A one hundred and fifty mile trip from Thiacourt to Domremy, south of Verdun on the Meuse, especially in an open motorcycle car and through a blinding storm of hail and rain, is not particularly pleasant.
When we recalled, however, the arduous journey she, a girl, of eighteen years, had once made on horseback from Domremy to Chinon, three hundred miles, through snow-covered roads, we determined that nothing short of a Firing Squad should stop us.
A cold I had contracted at Rembercourt had settled in my back. Lumbago had painfully doubled me into an inverted "L," a figure not happily adapted to a cycle car.

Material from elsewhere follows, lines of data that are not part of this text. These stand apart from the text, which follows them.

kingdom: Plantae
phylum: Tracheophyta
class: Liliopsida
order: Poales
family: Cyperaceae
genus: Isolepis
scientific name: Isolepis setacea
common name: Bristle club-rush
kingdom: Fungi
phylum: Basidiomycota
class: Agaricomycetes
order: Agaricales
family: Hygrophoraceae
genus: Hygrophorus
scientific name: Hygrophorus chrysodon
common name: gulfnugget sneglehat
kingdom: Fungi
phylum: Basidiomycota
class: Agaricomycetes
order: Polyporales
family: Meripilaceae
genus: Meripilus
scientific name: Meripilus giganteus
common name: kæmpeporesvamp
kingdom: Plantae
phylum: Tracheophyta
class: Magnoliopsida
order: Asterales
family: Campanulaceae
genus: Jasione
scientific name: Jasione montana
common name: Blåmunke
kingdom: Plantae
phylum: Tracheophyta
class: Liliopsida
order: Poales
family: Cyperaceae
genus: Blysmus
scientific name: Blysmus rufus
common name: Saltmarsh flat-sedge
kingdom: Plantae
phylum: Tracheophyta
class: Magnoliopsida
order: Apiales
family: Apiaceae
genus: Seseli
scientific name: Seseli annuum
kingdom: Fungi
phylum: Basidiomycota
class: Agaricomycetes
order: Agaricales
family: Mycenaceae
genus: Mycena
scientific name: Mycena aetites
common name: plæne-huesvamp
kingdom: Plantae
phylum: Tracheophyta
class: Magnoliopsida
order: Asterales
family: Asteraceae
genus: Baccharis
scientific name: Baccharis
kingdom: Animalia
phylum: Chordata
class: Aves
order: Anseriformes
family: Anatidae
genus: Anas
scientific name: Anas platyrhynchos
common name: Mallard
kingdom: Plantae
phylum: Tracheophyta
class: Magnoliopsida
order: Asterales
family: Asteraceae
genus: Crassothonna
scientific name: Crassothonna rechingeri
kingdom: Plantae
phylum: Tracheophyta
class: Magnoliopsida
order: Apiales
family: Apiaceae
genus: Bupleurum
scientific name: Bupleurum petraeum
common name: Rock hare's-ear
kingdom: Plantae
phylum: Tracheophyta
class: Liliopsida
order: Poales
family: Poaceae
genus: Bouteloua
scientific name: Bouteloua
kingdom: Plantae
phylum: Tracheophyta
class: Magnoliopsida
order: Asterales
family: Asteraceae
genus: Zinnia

Laboriously adjusting myself to the machine I plainly told the Maid, "I wish you clearly to appreciate, Saintly Joan, that I am making this journey for you. Of old, you were supremely helpful to the ruler of your country. I want you to do as much for the President of mine. I am going to say Mass on your home altar for him, and I want you to help me. If God spares me, and I return to America, I promise to proclaim your glory and encourage all I can, young and old, in the practice of your devotion."
Early dawn found us on our way. The steel helmet pulled low offers splendid protection to one's eyes. Traversing the old battlefields of St. Michel, we passed ruined Even and Essey and took the highroad leading south. The shell-torn steeple of Flirey church still leaned over the road; and the grewsome Limey Gondrecourt front, its deserted dugouts resembling grinning skulls, elicited a sigh and a prayer for its dead legions.
Through Noviant and Men-le-Tour we sped, and at noon were beyond Toul and racing through the historic valley of the Moselle.
At Bullney, our speeding car was curiously observed by thousands of German prisoners peering through the barbed wire enclosure of their roadside camp.
Columbes-les-Belles, with its huge hangars, grimly stood in silhouette against a crimson burst of sunset.
At Neufchateau we reached the river Meuse with whose glory the names of heroic inconquerable Petain and Verdun shall be forever shared.